More importantly, though, this attacking freedom where flair and individuality is actively encouraged is part of the DNA at Loftus Road. It’s why the number 10 is so revered, with legends like Stan Bowles, Rodney Marsh, Kevin Gallen, Adel Taarabt and Ebere Eze revelling in the shirt.
Beale is therefore acutely in touch with the history of the club and the culture which he has set is in line with the traditions and values of QPR. Whilst of course there are going to be ups and downs during his tenure, sticking in line with this is encouraging.
With the two number 10’s behind the striker, the absence of wingers means that the full-backs are integral to provide the width for Beale’s side.
The two new full-backs brought in by Beale have been equally as impressive. Ethan Laird joined on loan from Manchester United and has been extremely productive offensively, and has even made the Championship team of the season so far according to whoscored ratings.
The left back, Kenneth Paal, was potentially more of a low-key signing. Joining on a free transfer from Dutch side PEC Zwolle he has provided an outlet down the left hand side and has assisted twice himself.
So Beale has created an offensively dangerous side based upon Willock and Chair’s creativity and offensively minded full-backs.

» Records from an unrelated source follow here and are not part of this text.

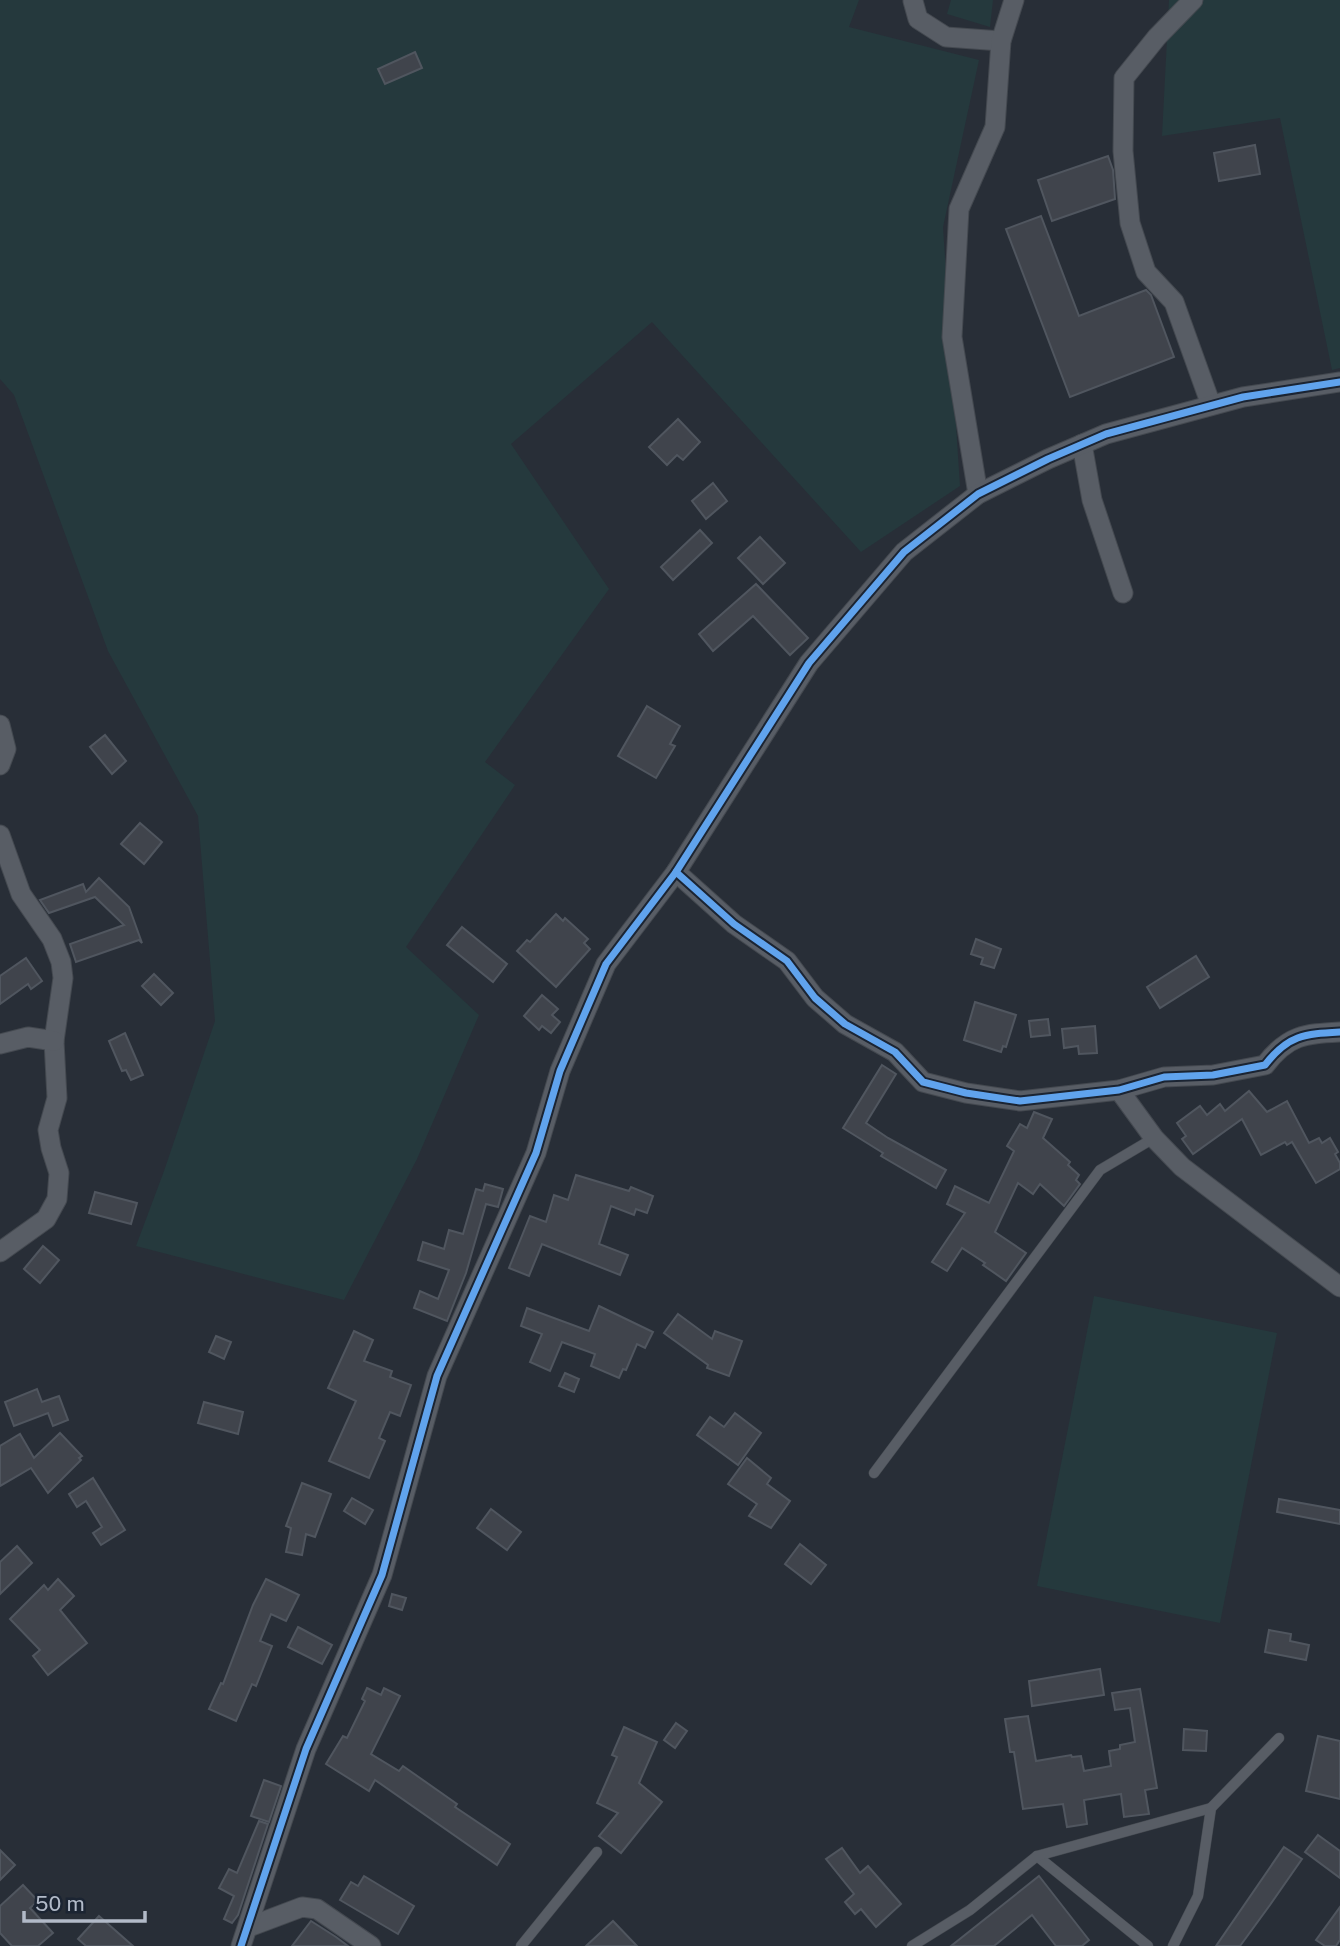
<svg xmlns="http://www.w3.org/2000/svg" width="1340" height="1946" font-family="'Public Sans',sans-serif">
	<rect width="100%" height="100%" fill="#282e37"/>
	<g fill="#25393d">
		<path d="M0,0H859L849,27L979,60L943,227L960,486L861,552L652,322L511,444L609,589L485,762L515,785L406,947L479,1015L417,1159L344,1300L136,1246L164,1171L215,1021L198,816L108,651L14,395L0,379Z"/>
		<path d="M951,0H993L990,27L947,14Z"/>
		<path d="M1169,0H1340V368L1332,370L1280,118L1162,136Z"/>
		<path d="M1094,1296L1277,1333L1220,1623L1037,1586Z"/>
	</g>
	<g fill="#40444c" stroke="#50565f" stroke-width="2">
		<path d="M415,52L422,68L385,84L378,69Z"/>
		<path d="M1255,145L1260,174L1219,181L1214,153Z"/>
		<path d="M1108,156L1113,170L1115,199L1052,221L1038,180Z"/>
		<path d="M1041,216L1079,316L1146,290L1151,295L1174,357L1070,397L1006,229Z"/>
		<path d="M678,419L700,442L683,460L677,455L667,465L649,447Z"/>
		<path d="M713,483L727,501L706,519L692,501Z"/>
		<path d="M700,530L712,543L673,580L661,567Z"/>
		<path d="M760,537L785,563L763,584L738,558Z"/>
		<path d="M756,584L808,638L790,655L753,616L713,651L699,634Z"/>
		<path d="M647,706L680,726L670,744L675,746L656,778L618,756Z"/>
		<path d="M105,735L126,761L112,774L90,747Z"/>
		<path d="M140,823L162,842L144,864L121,844Z"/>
		<path d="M99,878L129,907L142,943L139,940L76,962L70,944L124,925L95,897L49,913L40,900L83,884L86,892Z"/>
		<path d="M556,914L563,921L565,918L588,939L584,943L590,949L556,987L517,951L527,940L530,942Z"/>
		<path d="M462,927L507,964L493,982L447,945Z"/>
		<path d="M976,939L1001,949L994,968L981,964L983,958L971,954Z"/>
		<path d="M1196,956L1209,977L1160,1008L1147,987Z"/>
		<path d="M26,958L42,981L31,989L28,984L0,1004V976Z"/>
		<path d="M154,974L173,993L161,1005L142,986Z"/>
		<path d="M542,995L558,1009L552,1015L560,1022L551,1033L542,1026L539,1030L524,1016Z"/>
		<path d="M975,1002L1016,1015L1006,1047L1003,1046L1001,1052L964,1040Z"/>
		<path d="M1048,1019L1050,1035L1031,1037L1029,1021Z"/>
		<path d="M1095,1026L1097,1053L1079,1054L1078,1046L1064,1048L1062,1029Z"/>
		<path d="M125,1033L143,1075L131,1080L126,1070L122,1071L109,1041Z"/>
		<path d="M882,1065L896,1074L866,1123L888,1138L946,1170L936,1188L881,1156L883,1153L843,1128Z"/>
		<path d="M1249,1091L1267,1112L1287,1101L1309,1143L1319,1138L1322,1143L1330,1138L1338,1152L1335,1154L1340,1163V1169L1316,1183L1292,1142L1287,1145L1285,1142L1261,1155L1242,1119L1193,1154L1182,1139L1186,1136L1177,1123L1200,1106L1207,1115L1220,1104L1225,1111Z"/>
		<path d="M1034,1112L1052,1119L1043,1138L1070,1162L1068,1165L1079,1175L1076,1180L1080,1184L1064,1206L1040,1184L1033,1194L1018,1183L995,1232L1026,1253L1006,1281L983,1265L985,1263L962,1248L947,1271L932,1262L965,1213L947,1204L955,1186L989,1203L1014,1151L1007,1146L1020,1124L1027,1128Z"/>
		<path d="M576,1175L629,1191L631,1187L653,1196L647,1213L636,1209L634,1215L611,1206L599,1244L628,1255L620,1275L542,1244L529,1276L509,1268L530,1216L546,1222L554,1195L568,1200Z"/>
		<path d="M485,1184L503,1189L498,1207L486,1204L466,1273L447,1321L414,1308L420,1291L438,1299L449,1270L418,1260L423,1242L444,1249L449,1230L463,1234L476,1189L483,1191Z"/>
		<path d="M95,1192L137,1203L131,1224L89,1213Z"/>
		<path d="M43,1246L59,1260L40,1283L24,1269Z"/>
		<path d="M599,1306L653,1332L645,1348L637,1344L626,1370L623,1369L619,1378L591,1366L595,1354L562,1342L550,1371L530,1362L542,1334L521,1326L527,1308L589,1331Z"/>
		<path d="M678,1314L712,1339L715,1331L742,1341L729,1376L707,1368L708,1365L664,1333Z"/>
		<path d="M354,1331L373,1340L364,1361L392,1371L390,1377L411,1385L400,1416L390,1412L379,1438L385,1441L369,1478L329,1461L356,1401L328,1388Z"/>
		<path d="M216,1336L231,1342L224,1359L209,1352Z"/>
		<path d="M565,1373L579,1379L574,1392L559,1386Z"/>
		<path d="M37,1389L42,1402L59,1396L68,1420L53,1426L48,1413L14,1426L5,1402Z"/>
		<path d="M204,1402L243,1412L238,1434L198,1423Z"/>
		<path d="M735,1413L761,1433L738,1465L697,1435L710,1417L724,1427Z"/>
		<path d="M60,1433L82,1456L79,1458L81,1460L48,1493L31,1468L0,1486V1446L20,1434L34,1458Z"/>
		<path d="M747,1458L771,1478L767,1484L790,1501L771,1528L749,1516L757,1504L728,1484Z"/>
		<path d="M93,1478L125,1530L101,1545L93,1533L102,1527L86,1501L77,1507L69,1494Z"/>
		<path d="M302,1483L331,1494L315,1537L306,1534L302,1555L286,1552L291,1528L286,1526Z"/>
		<path d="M352,1498L373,1510L365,1524L344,1511Z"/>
		<path d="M1279,1499L1340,1510V1524L1277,1512Z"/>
		<path d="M491,1509L521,1532L507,1550L477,1528Z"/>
		<path d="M800,1544L826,1565L811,1584L785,1564Z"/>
		<path d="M17,1546L32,1563L0,1594V1562Z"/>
		<path d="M58,1579L74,1596L60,1610L87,1643L48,1675L33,1656L40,1650L10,1619L44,1585L48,1590Z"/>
		<path d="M266,1579L299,1595L286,1621L271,1614L260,1641L272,1646L256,1686L252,1684L236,1721L209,1709L221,1683L223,1684L253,1605Z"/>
		<path d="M392,1594L406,1598L402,1610L389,1606Z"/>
		<path d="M298,1627L332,1645L322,1664L288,1647Z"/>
		<path d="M1269,1630L1291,1634L1290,1641L1309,1645L1306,1660L1265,1652Z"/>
		<path d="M1100,1669L1104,1695L1032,1706L1029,1681Z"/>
		<path d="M367,1688L381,1695L384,1688L400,1696L371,1754L399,1771L403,1766L457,1804L455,1807L510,1844L497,1865L375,1780L369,1791L326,1764L343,1736L347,1738L365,1701L362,1699Z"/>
		<path d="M1140,1689L1157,1788L1145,1790L1149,1814L1124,1817L1121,1794L1084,1800L1087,1824L1067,1827L1063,1804L1023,1809L1014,1752H1010L1005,1719L1028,1716L1036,1761L1071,1755L1072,1757L1081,1756L1084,1771L1111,1766L1109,1751L1120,1749V1745L1135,1742L1130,1708L1115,1710L1112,1693Z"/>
		<path d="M676,1723L687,1731L675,1748L664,1740Z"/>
		<path d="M624,1727L657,1742L639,1783L662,1802L621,1853L599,1836L618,1813L597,1803L617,1757L612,1755Z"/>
		<path d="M1184,1729L1207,1731L1206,1751L1183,1750Z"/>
		<path d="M1318,1736L1340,1741V1799L1306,1791Z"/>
		<path d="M264,1780L281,1786L269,1822L251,1816Z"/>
		<path d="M259,1821L268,1824L238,1915L232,1923L224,1919L234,1896L219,1888L229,1869L237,1873Z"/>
		<path d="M1318,1835L1340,1851V1878L1305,1852Z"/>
		<path d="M1284,1847L1302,1859L1270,1905L1240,1946H1216Z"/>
		<path d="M842,1848L860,1873L868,1866L901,1904L876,1927L861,1909L855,1914L845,1902L854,1894L826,1859Z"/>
		<path d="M0,1850L15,1865L0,1880Z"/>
		<path d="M364,1876L414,1906L398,1934L340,1900L351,1882L358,1886Z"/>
		<path d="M1039,1876L1089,1940L1082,1946H1056L1032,1915L994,1946H951Z"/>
		<path d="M23,1885L38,1901L30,1908L53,1933L38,1946H12L0,1933V1906Z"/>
		<path d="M1340,1907V1940L1336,1946H1325L1316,1940Z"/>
		<path d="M99,1916L133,1946H86L78,1939Z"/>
		<path d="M311,1921L336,1937L348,1946H292Z"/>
		<path d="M613,1921L637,1946H586Z"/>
	</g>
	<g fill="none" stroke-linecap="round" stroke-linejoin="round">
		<g stroke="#444950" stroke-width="11">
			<g id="service">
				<path d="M874,1473L1100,1170L1154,1138"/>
				<path d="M1037,1856L1148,1946"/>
				<path d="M521,1946L597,1852"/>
				<path d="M912,1946L970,1910L1037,1856L1211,1808"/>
				<path d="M1173,1946L1198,1896L1211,1808L1279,1738"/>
			</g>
		</g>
		<g stroke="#444950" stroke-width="21">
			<g id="minor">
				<path d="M1193,0L1157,37L1124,78L1123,151L1130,223L1146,272L1174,302L1211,405"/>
				<path d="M913,1L918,19L946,37L1001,41"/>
				<path d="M1082,444L1092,500L1123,593"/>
				<path d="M978,494L952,337L959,209L995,127L1001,41L1014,0"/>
				<path d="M0,725L6,749L0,765"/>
				<path d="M0,835L21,894L52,939L61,962L63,978L54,1041L57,1098L48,1130L51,1148L59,1173L57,1199L46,1219L0,1252"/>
				<path d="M676,872L734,924L787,961L815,998L845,1024L895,1052L923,1082L966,1093L1020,1101L1119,1090L1164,1077L1213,1075L1265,1065C1288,1035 1304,1034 1340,1032"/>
				<path d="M0,1044L28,1037L54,1041"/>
				<path d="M1119,1090L1154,1138L1182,1167L1340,1287"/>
				<path d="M249,1927L302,1907L317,1909L371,1946"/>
				<path d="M241,1946L306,1749L382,1575L437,1376L536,1153L560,1071L606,964L676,872L809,663L904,552L978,494L1048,459L1106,434L1243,397L1340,382"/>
			</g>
		</g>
		<use href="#service" stroke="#585d65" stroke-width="10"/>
		<use href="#minor" stroke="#585d65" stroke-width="19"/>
		<g stroke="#1b2432" stroke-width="11">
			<g id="cycleway">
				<path d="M676,872L734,924L787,961L815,998L845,1024L895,1052L923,1082L966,1093L1020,1101L1119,1090L1164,1077L1213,1075L1265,1065C1288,1035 1304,1034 1340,1032"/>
				<path d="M241,1946L306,1749L382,1575L437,1376L536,1153L560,1071L606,964L676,872L809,663L904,552L978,494L1048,459L1106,434L1243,397L1340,382"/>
			</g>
		</g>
		<use href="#cycleway" stroke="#60a3ed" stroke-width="7"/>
	</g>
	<path d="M24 1911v10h121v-10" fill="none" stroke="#b2bac8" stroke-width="3.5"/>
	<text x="35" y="1911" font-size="21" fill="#b2bac8" stroke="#1b2432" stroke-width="5" paint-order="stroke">50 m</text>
</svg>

Perhaps the one part of the puzzle which has been left somewhat unfilled is the number 9 position. Loanee Andre Gray was Rangers’ top scorer last term and veteran forward Charlie Austin was released at the end of the season.
That left Lyndon Dykes as the main striker and the failure of the club to recruit another one wasn’t the most popular of decisions come deadline day.
The Scotland international has only scored once this season and has missed a flurry of great chances to add to his tally, which led to him being dropped for the last two games before the international break.
Perhaps the main worry for Beale is that the team’s capitulation in the second half of last season coincided with Willock’s season-ending injury in March.
Winning just twice in the remaining nine games after his injury would concern Beale if a similar injury was to occur this season.
As the international break comes to a close, QPR and Beale return to action in a promising position. Sitting in 6th place and five points behind the automatic positions, they are where the new gaffer will probably want to remain all season.
Keeping Willock and Chair fit and in-form will be the priority for them if they are to have any chance of staying in the top six, but they are certainly looking like a team to watch out for this term.